Start of Document section

Nooooooo, definitely not


----------



## shaenne (Apr 19, 2014)

Agreeing with the majority here and saying no. Definitely not. I have 4 different species of birds going at the moment and they are all housed separately as it would be far too dangerous to house any of them together.

All of my birds are either hand raised or very tame (with the exception of 2 of my tiels) and they are friendly as can be to me and other people, but other birds is a different story. My conure and lorikeet are very territorial and it would be a blood bath if either of them were housed with another species.

But good on you for asking first instead of just throwing them together and hoping for the best, like so many other people do. I've heard many horror stories about interspecies housing from people who just thought their birds would get along.


----------



## Guest (Dec 18, 2015)

shaenne said:


> Agreeing with the majority here and saying no. Definitely not. I have 4 different species of birds going at the moment and they are all housed separately as it would be far too dangerous to house any of them together.
> 
> All of my birds are either hand raised or very tame (with the exception of 2 of my tiels) and they are friendly as can be to me and other people, but other birds is a different story. My conure and lorikeet are very territorial and it would be a blood bath if either of them were housed with another species.
> 
> But good on you for asking first instead of just throwing them together and hoping for the best, like so many other people do. I've heard many horror stories about interspecies housing from people who just thought their birds would get along.


I plan to get a just weaned GCC baby in a few months... whenever I read comments such as yours I go into freak out mode an start getting second thoughts all over again! =( I 100% definitely would NEVER house the GCC together with a tiel... but I'm HOPING they will be ok when they are both out of their cage... I would also never leave them in a room together without me there.


----------



## shaenne (Apr 19, 2014)

Sorry, I don't mean to scare you Juliet haha.

Having them out together should be okay under supervision. Just be sure to keep an eye on them for any body language that might suggest they're uncomfortable. My tiels are super mellow and just like to sit there, while my conure is very boisterous and wants to investigate *everything*, and he annoys the tiels when he tries to lick them all the time so I just give them separate out of cage time. I could always tell when Bandit is about to go and hassle the tiels.. He'd start getting really fidgety because he knew he wasn't supposed to do it. Then he'd try to time his movements when I wasn't looking lol.


----------



## Jaguar (Jul 11, 2014)

Some have mixed species flocks, but as a whole, it's not worth the risks. Green cheeks are way too bossy and headstrong to mix with tiels. My GCC would grab and yank their crests for fun  It would probably have gotten way worse if I wasn't there to intervene.


----------



## Dylan&Gracie (Nov 21, 2014)

End of Document section
Start of Record excerpts

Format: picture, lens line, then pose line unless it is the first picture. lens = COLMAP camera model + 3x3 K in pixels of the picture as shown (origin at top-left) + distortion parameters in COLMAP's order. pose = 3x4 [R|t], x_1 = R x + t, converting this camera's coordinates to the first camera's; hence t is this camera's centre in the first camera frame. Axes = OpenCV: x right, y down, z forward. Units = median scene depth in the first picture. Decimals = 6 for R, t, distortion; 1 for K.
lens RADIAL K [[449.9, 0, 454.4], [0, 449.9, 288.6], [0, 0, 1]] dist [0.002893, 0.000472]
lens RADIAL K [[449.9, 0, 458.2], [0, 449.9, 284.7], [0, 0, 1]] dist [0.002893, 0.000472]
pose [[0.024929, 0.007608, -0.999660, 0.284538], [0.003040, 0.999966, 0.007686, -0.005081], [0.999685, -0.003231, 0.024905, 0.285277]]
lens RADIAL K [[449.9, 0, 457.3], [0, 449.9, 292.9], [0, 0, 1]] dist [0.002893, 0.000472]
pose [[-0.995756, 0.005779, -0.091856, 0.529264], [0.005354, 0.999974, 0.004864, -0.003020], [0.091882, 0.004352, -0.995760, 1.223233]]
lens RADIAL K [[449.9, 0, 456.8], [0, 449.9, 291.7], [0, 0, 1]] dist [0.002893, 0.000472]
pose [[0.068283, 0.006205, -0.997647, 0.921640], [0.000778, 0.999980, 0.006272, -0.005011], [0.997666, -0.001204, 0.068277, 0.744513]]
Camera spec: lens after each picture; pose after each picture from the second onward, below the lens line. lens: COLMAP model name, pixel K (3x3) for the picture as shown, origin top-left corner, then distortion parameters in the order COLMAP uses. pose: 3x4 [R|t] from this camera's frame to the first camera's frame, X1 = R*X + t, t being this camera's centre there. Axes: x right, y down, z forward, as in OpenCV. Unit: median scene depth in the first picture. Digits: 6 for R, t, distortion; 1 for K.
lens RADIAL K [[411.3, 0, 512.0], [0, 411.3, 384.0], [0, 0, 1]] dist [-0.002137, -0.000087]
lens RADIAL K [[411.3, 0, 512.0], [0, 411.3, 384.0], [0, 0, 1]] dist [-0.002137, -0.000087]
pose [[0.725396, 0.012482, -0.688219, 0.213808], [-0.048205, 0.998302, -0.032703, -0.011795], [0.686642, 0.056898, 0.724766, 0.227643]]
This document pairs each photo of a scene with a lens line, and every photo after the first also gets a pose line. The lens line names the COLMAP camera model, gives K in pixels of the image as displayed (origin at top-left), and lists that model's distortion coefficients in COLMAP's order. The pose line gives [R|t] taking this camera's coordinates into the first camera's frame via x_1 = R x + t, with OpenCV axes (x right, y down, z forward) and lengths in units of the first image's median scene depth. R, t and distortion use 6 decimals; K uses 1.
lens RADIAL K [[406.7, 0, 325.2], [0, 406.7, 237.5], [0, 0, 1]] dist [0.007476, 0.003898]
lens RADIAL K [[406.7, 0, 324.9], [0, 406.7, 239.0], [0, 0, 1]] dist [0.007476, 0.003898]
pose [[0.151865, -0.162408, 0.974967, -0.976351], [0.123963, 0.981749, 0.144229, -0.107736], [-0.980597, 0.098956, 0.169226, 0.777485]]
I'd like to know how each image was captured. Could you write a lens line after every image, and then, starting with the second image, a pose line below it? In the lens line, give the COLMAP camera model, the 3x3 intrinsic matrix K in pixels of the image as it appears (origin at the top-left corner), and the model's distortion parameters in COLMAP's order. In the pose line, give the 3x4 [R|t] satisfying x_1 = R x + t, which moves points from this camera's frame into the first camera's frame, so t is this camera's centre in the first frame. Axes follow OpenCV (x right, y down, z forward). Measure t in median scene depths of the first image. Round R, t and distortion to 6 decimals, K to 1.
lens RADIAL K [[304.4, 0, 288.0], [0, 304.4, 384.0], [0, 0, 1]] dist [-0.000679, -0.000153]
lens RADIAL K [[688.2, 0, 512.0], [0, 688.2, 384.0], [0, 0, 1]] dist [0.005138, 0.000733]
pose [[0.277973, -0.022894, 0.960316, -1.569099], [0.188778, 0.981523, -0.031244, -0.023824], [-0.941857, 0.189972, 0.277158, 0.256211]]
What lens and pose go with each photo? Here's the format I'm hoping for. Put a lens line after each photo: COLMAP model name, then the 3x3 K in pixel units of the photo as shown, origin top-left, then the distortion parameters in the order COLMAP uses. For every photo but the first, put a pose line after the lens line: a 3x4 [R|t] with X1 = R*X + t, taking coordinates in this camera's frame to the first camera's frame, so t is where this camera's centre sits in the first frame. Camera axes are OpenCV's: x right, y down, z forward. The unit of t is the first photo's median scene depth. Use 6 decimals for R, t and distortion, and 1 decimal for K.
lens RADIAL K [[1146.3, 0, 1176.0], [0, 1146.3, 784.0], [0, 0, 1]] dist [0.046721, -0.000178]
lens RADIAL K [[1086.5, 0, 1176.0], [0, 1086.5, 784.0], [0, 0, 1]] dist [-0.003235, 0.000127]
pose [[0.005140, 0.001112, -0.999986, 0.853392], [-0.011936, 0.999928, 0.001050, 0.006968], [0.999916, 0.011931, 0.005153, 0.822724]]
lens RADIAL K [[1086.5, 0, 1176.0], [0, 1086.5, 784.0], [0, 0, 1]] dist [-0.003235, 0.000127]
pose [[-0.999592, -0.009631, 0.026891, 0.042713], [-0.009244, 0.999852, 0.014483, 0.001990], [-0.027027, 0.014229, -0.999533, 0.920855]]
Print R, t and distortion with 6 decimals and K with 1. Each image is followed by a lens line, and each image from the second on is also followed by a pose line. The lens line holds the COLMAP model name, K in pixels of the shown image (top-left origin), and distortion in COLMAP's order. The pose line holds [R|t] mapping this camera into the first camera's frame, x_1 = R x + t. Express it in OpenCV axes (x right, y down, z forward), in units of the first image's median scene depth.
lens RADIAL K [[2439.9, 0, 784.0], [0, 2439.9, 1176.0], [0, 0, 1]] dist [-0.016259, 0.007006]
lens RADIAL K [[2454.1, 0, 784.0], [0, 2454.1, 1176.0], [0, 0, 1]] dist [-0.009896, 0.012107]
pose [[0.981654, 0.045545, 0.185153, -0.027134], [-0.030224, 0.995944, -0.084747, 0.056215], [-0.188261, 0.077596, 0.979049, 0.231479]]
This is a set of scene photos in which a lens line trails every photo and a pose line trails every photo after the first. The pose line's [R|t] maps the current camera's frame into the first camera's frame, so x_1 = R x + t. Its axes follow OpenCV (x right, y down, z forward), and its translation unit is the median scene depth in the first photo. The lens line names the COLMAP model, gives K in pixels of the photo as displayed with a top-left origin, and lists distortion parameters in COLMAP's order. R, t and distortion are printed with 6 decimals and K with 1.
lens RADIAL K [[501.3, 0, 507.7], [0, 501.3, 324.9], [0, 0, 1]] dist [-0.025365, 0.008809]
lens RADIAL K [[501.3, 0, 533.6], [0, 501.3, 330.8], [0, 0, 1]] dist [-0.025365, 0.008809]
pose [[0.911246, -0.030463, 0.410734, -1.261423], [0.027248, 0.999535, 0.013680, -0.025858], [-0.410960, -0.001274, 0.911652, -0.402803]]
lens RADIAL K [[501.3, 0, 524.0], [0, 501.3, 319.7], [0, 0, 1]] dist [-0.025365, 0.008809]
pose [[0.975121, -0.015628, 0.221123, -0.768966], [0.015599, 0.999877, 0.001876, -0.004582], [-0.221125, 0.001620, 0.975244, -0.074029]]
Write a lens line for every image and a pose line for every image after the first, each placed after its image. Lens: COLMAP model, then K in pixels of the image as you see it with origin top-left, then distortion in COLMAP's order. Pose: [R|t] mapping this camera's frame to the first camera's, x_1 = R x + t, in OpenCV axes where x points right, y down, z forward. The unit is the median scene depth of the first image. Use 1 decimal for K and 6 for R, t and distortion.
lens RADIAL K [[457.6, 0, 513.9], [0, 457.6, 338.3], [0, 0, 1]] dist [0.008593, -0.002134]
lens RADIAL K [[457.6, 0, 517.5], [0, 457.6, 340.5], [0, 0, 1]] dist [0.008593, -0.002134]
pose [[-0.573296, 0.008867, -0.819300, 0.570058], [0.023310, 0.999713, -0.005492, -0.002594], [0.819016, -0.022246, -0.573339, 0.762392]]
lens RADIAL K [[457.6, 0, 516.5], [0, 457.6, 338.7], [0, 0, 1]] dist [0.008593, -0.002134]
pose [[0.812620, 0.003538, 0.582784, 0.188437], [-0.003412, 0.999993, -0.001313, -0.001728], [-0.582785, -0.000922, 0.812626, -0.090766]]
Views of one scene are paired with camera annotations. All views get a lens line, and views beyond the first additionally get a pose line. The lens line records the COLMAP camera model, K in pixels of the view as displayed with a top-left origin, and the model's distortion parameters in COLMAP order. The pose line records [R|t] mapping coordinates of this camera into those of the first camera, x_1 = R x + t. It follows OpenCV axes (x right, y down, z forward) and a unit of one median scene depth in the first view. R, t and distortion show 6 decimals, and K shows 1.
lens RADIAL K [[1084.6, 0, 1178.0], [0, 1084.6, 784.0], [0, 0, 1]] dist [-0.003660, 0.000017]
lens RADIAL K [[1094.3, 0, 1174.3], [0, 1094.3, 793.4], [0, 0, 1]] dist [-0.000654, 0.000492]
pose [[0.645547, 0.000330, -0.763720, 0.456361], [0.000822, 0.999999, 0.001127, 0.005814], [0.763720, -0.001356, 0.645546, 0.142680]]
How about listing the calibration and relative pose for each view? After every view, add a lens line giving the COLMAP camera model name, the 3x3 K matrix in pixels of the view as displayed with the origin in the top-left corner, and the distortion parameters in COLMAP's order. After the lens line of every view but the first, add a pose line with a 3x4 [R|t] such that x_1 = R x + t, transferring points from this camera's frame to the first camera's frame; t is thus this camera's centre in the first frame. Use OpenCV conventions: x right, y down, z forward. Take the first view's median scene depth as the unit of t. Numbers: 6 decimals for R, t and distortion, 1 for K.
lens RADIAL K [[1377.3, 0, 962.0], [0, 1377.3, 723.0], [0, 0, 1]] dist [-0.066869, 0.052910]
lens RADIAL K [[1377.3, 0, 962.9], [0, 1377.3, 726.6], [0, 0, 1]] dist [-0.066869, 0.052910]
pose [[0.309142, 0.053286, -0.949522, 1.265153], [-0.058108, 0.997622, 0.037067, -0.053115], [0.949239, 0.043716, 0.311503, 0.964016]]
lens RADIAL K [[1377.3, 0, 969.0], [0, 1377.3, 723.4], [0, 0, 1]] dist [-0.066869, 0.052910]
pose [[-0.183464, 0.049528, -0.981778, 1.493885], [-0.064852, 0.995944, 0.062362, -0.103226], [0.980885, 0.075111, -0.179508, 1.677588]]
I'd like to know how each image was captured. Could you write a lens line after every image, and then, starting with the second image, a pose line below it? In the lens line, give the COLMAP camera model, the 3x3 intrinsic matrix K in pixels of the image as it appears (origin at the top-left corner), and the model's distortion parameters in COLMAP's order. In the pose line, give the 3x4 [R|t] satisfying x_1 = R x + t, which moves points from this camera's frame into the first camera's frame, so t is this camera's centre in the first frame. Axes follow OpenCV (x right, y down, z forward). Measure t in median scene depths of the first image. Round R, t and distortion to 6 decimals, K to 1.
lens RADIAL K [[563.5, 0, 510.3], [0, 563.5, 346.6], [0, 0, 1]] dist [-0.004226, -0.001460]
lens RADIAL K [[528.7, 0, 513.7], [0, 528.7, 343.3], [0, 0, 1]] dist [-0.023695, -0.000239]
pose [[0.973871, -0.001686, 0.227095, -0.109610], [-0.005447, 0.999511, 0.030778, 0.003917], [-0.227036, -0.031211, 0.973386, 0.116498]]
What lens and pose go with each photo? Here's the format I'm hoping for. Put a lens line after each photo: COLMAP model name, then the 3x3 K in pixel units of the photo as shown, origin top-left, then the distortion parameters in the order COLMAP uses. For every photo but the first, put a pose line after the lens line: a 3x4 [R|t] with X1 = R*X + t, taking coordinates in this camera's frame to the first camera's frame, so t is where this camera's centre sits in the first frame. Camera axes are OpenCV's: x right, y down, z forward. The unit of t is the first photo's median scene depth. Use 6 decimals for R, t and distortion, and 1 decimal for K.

End of Record excerpts

From the headings of the bird-housing thread, list each distinct poster name, once apiece. Rely only on the bird-housing thread.

shaenne, Guest, Jaguar, Dylan&Gracie